◆ WHAT IS NEEDED
Reproduce the listing below word for word, leaving out the pictures.

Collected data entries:
»»
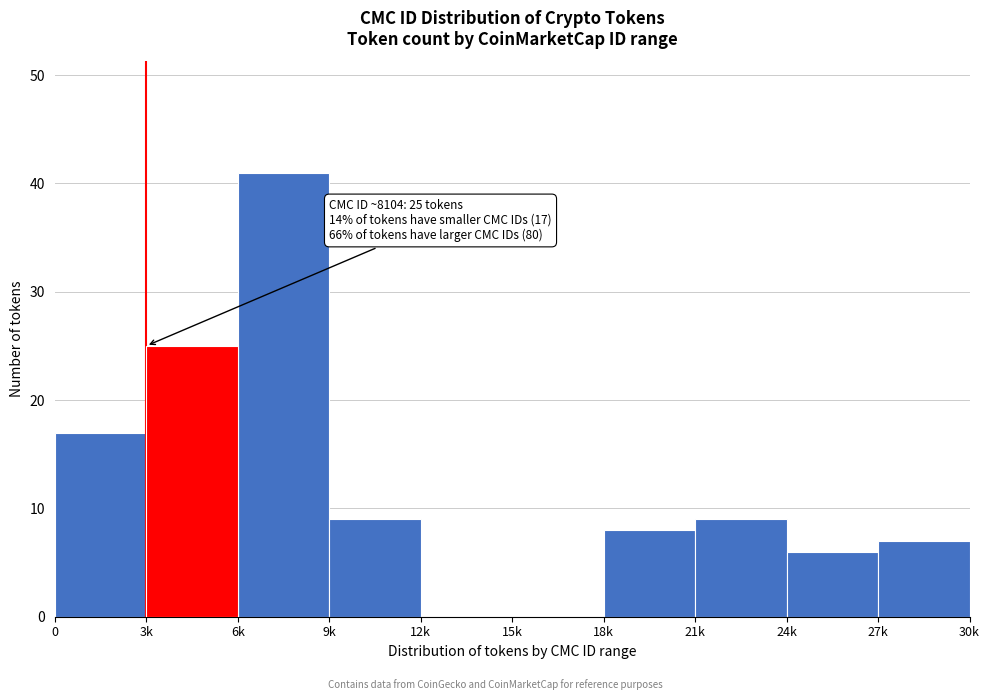

Reading right to left, transcribe all the data shown in this chart.

27k=7	24k=6	21k=9	18k=8	15k=0	12k=0	9k=9	6k=41	3k=25	0=17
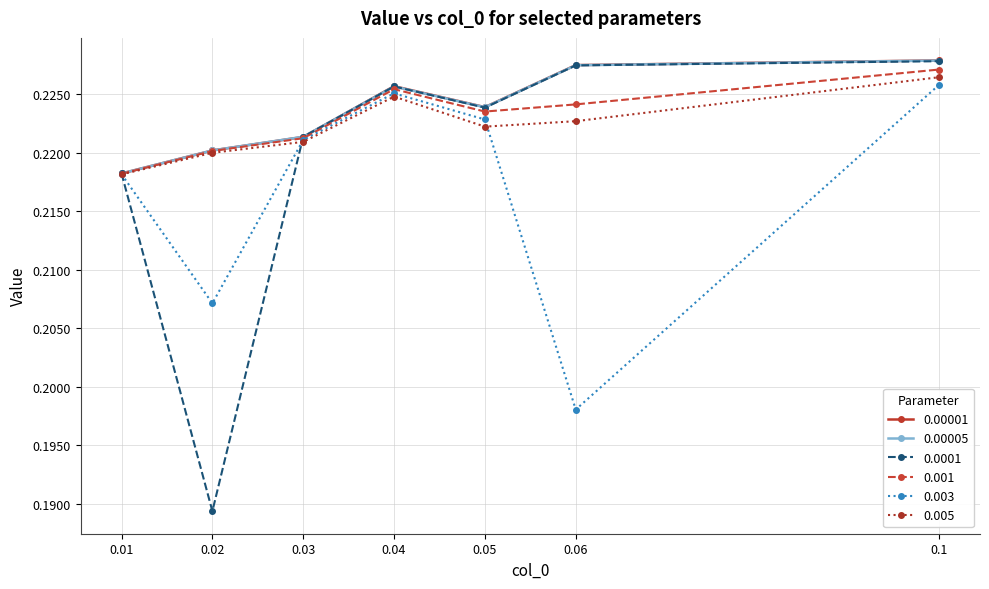

Where is the first local maximum for 0.005?

0.04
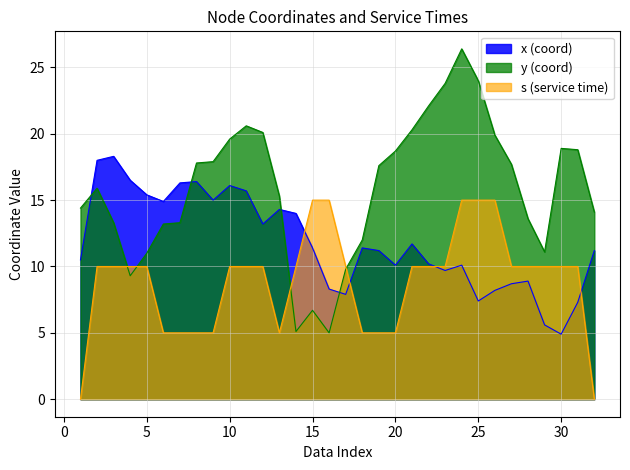

What is the total value across all series at 11?

46.3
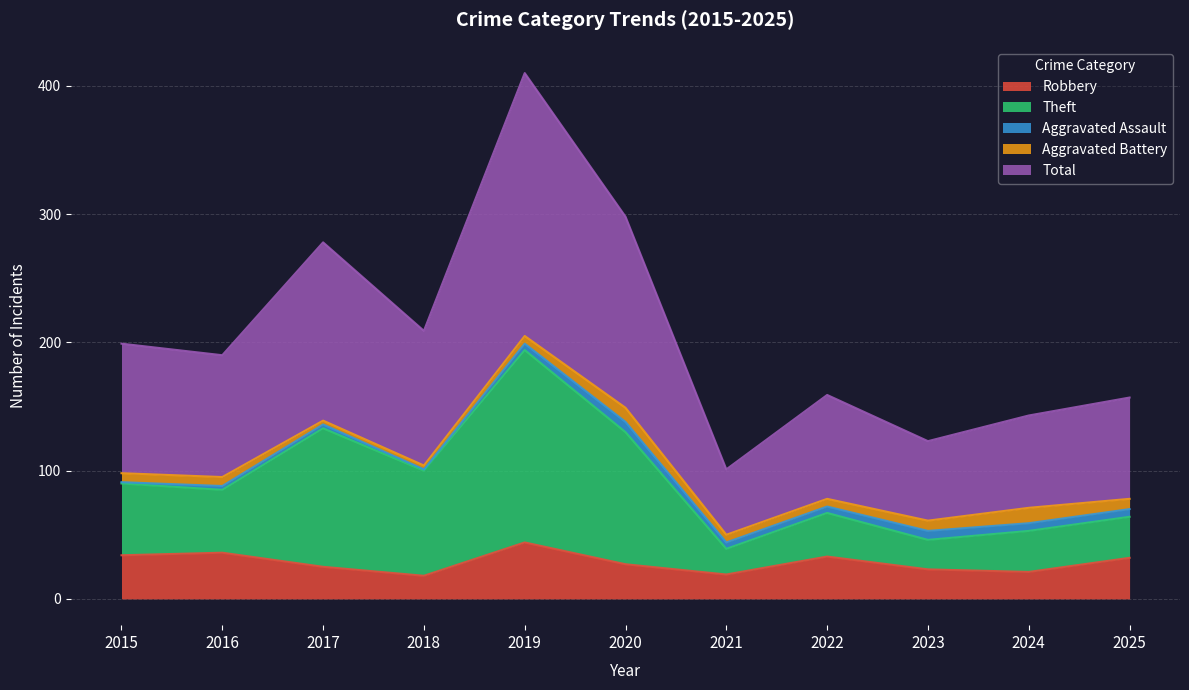

What is the difference between the Robbery values at 2023 and 2020?

4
««
◆ ANSWER SPACE
Reading right to left, transcribe all the data shown in this chart.

27k=7	24k=6	21k=9	18k=8	15k=0	12k=0	9k=9	6k=41	3k=25	0=17

Where is the first local maximum for 0.005?

0.04

What is the total value across all series at 11?

46.3

What is the difference between the Robbery values at 2023 and 2020?

4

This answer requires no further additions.